▶
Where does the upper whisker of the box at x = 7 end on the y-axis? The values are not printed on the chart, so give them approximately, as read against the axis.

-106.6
◀
▶
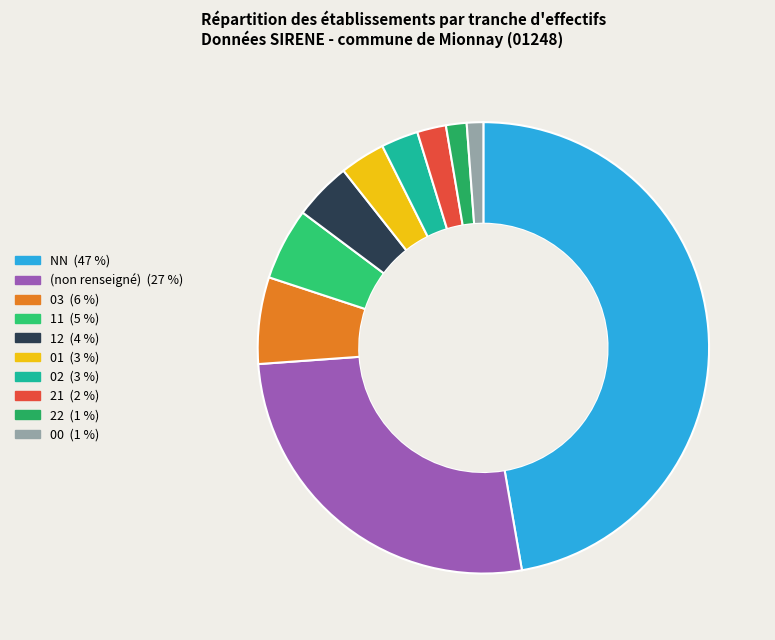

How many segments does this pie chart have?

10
◀
▶
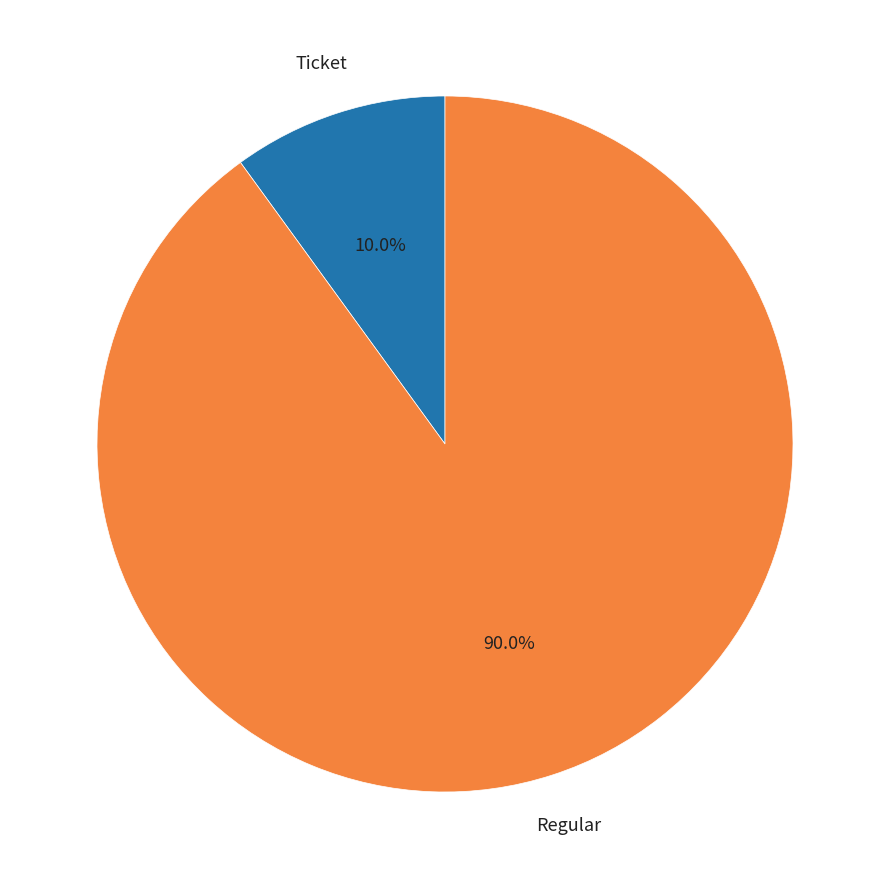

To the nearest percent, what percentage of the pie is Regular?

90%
◀
Your goal:
Which lines in the listing above contain the word "chart"? Pick out each one and copy it.

Written answer:
Where does the upper whisker of the box at x = 7 end on the y-axis? The values are not printed on the chart, so give them approximately, as read against the axis.
How many segments does this pie chart have?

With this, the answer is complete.